Figure 2. Annual Proportion of Elective Endovascular and Open Repairs for Abdominal Aortic Aneurysms in the United States, 2000-2012.

Atenolol versus Losartan in Children and Young Adults with Marfan’s Syndrome

Posted by Daniela Lamas • November 25th, 2014

When French pediatrician Antoine-Bernard Marfan first described the syndrome that would bear his name in 1896, doctors knew little about the management and prognosis of the connective tissue disorder.

In the century since that first description, what was once a fatal syndrome due to the risk of aortic dissection is now a condition that can be managed with proper care and follow-up. Two decades ago, a trial demonstrated that patients who were given beta blockade with propranolol had a lower rate of aortic enlargement than those given placebo, ushering in the beta blocker as a key component of therapy for those with Marfan’s.

More recently, basic science research into the pathogenesis of the disease has led to a new management strategy using angiotensin receptor blockade in lieu of beta blockade. Now, a study in this week’s issue of NEJM adds to this body of research, suggesting that one treatment modality might be no better than the other.

The science behind this trial dates back to the early 1990s, when researchers discovered that mutations in the gene encoding a protein called fibrillin-1 were responsible for Marfan’s syndrome. Fibrillin-1 is a structural component of elastic fibers in connective tissue, and also influences cell signaling activity through binding the protein TGF beta. Animal studies have provided evidence that excessive TGF beta signaling results in the clinical findings of Marfan’s, including aortic dilatation. This finding led to the question – could angiotensin receptor blockers (ARBs), which inhibit TGF beta signaling, reduce aortic dilatation in Marfan’s?

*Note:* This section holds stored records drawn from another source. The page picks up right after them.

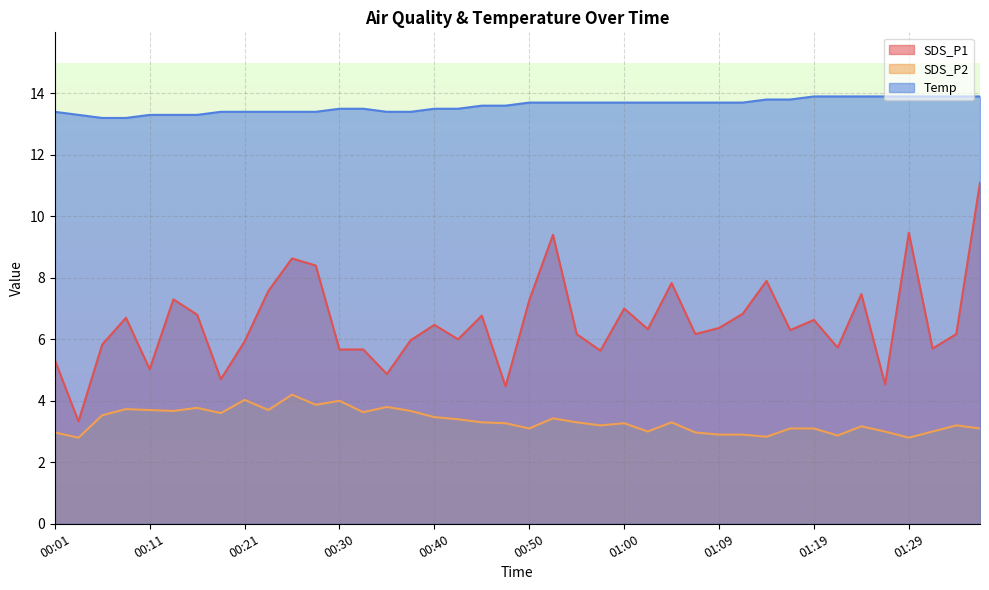

True or false: Temp and SDS_P1 intersect in this chart.

False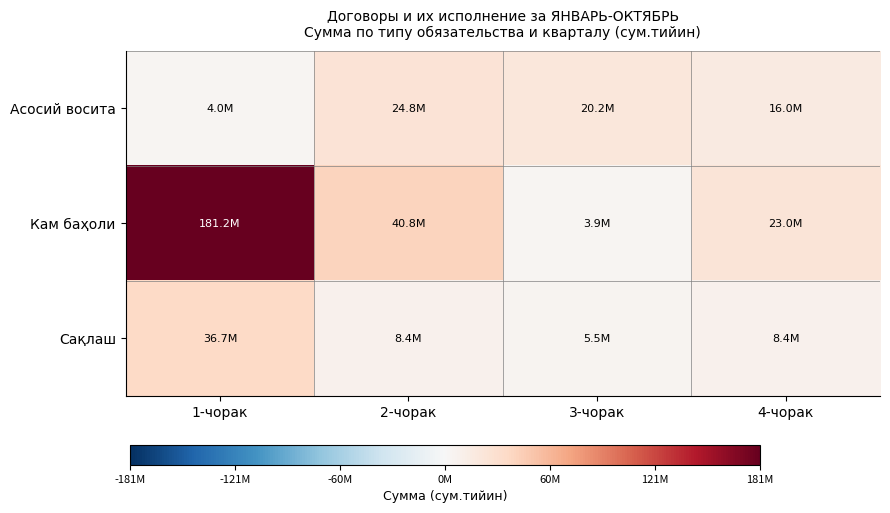

At how many categories does at least one series exceed 7944343?

4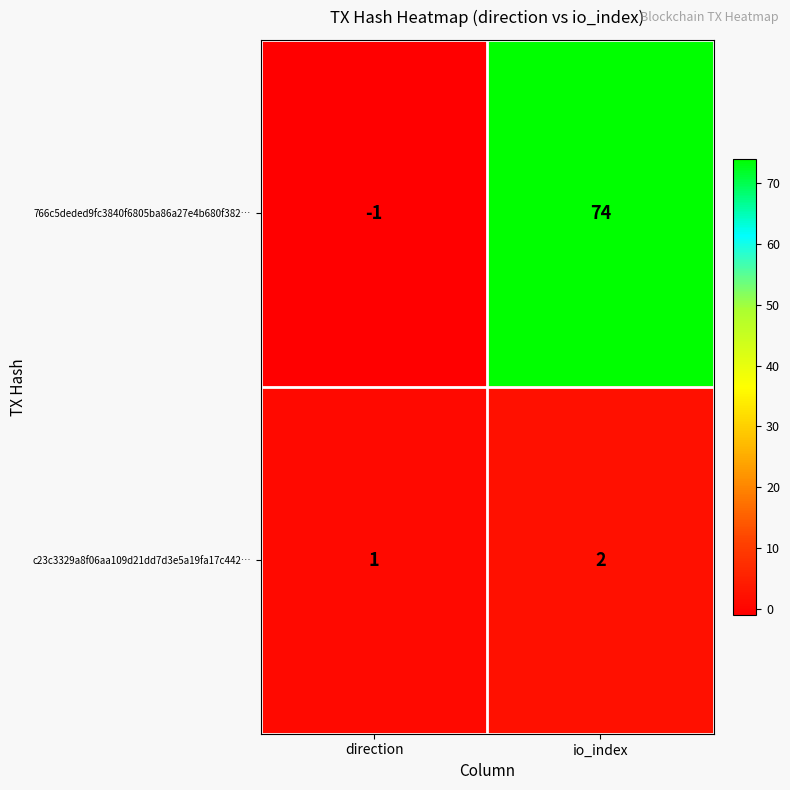

At how many categories does at least one series exceed 69?

1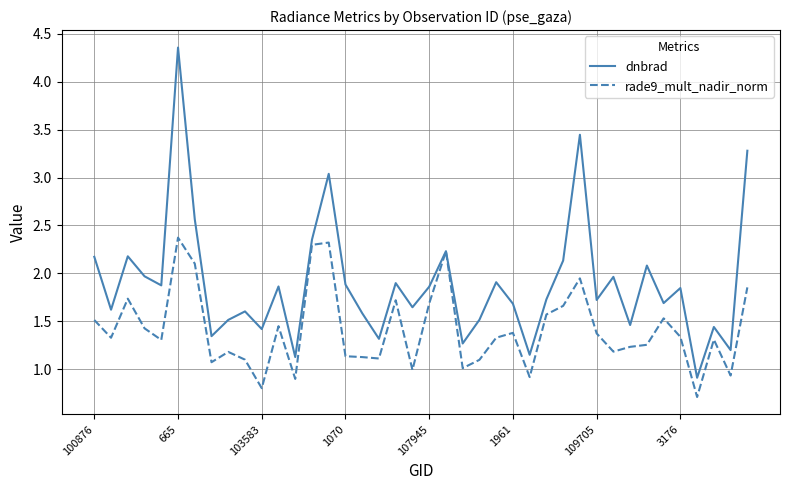

List the series in order of their peak value, lowest first.

rade9_mult_nadir_norm, dnbrad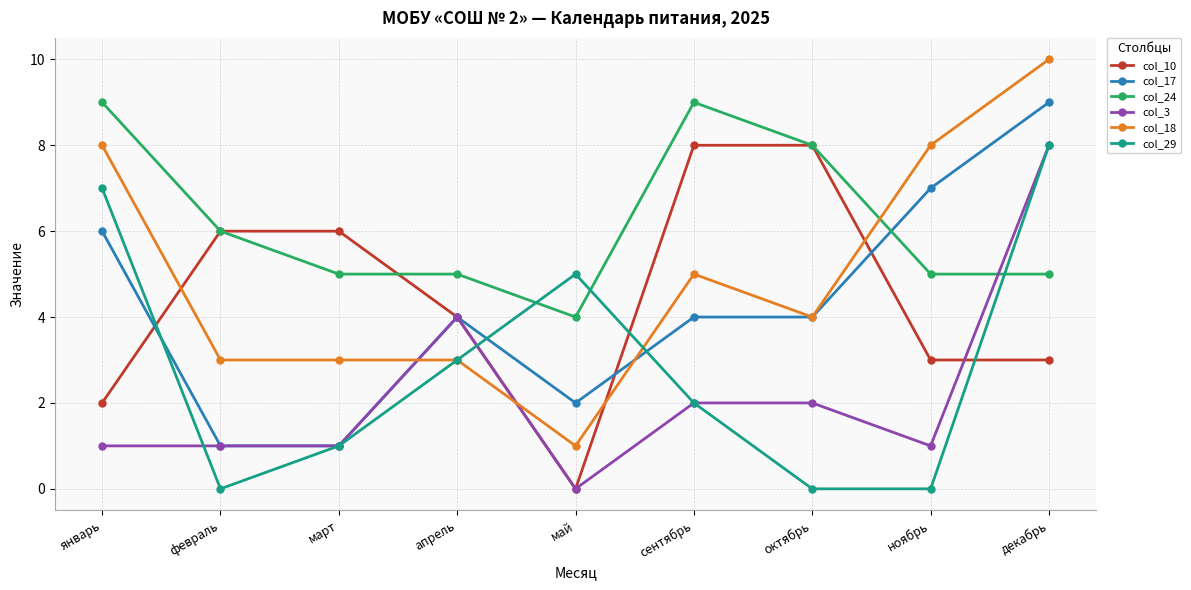

True or false: col_29 has a value of 3 at сентябрь.

False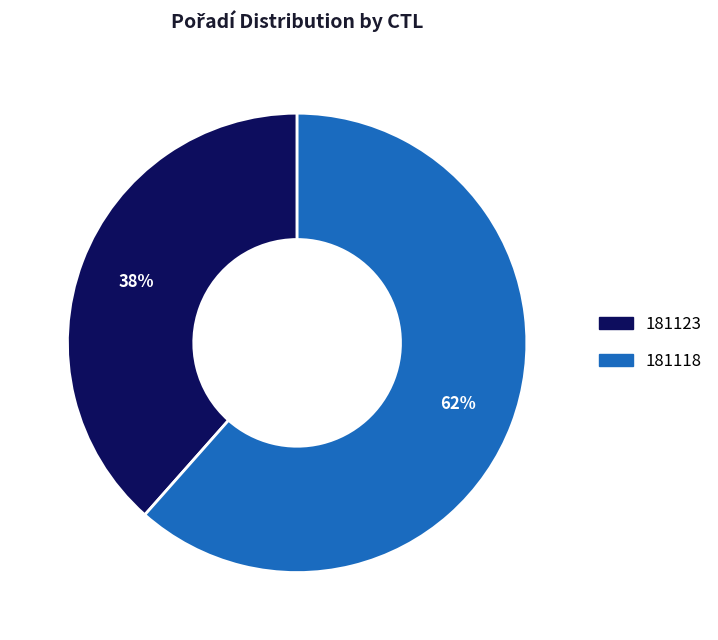

Which slice is the largest?

181118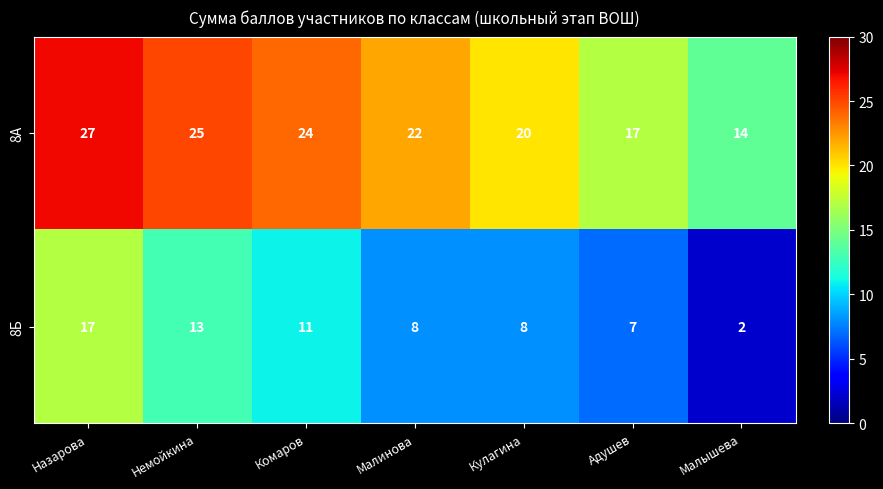

At which label does 8Б first exceed 8?

Назарова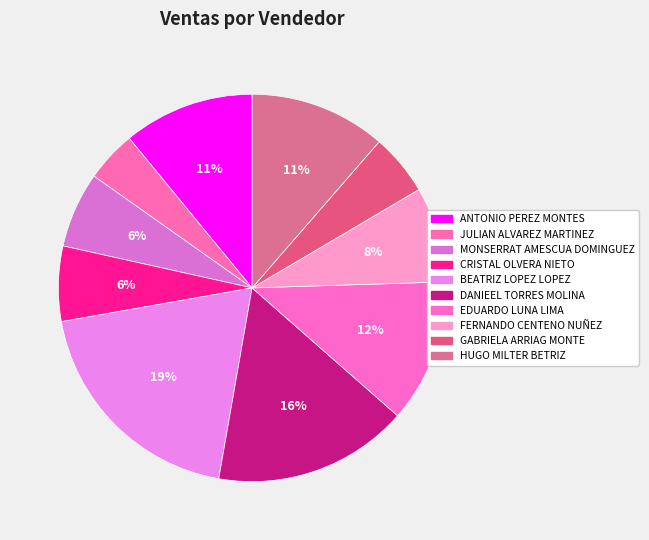

Does CRISTAL OLVERA NIETO represent more than half of the total?

No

This hypothesis first led to mouse studies, which did in fact show a reduced rate of aortic enlargement in Marfan’s mice who received losartan, an ARB, compared to those who were given beta blockers or placebo. A small series of patients and then two clinical studies comparing a beta blocker-ARB combination to beta blockade alone came to similar conclusions.

With this background, R.V. Lacro and colleagues set out to determine whether losartan is more effective than beta-blockers in slowing aortic-root enlargement in Marfan’s syndrome. The investigators enrolled just over 600 patients with Marfan’s whose ages ranged from 6 months to 25 years old. The study participants were randomly assigned to receive either atenolol or losartan. They were followed over a 3-year period for the primary outcome, which was the rate of aortic-root enlargement. Investigators also monitored rates of aortic-root surgery, aortic dissection and adverse events.

Their findings were surprising, given the strong rationale for treatment with an ARB in this population. In all of the endpoints studied, the investigators found that losartan performed no better than atenolol. There was no significant difference between groups in the rate of aortic-root enlargement, nor in rates of surgery, dissection or death.

What to take from this study?  In an accompanying editorial, Juan Bowen and Heidi Connelly discuss certain limitations of the study design that might have masked the true benefit of losartan for Marfan’s syndrome and urge physicians, instead of casting aside losartan as a therapeutic option, to “wait and see.” First, the editorialists note, the study did not have a placebo group and thus, cannot address the question of whether both beta-blockade and angiotensin-receptor blockade might be equally effective. The study also did not assign patients to a combined beta and angiotensin receptor blockade group, which could have demonstrated synergistic effects. Additionally, the losartan dose might not have been sufficient to meet its goal – suppressing TGF beta signaling. Finally, the enrolled patients had “advanced aortic disease” as gauged by their aortic root dilation scores at young ages. Perhaps, they note, blocking TGF beta could work more effectively at earlier disease stage.

Despite the study’s limitations, Bowen and Connelly write that they expect these results to stimulate debate and further research into how best to treat patients with Marfan’s. They conclude, “Each step forward gives hope to those living with Marfan’s syndrome as they strive to live healthier, longer, and more productive lives.”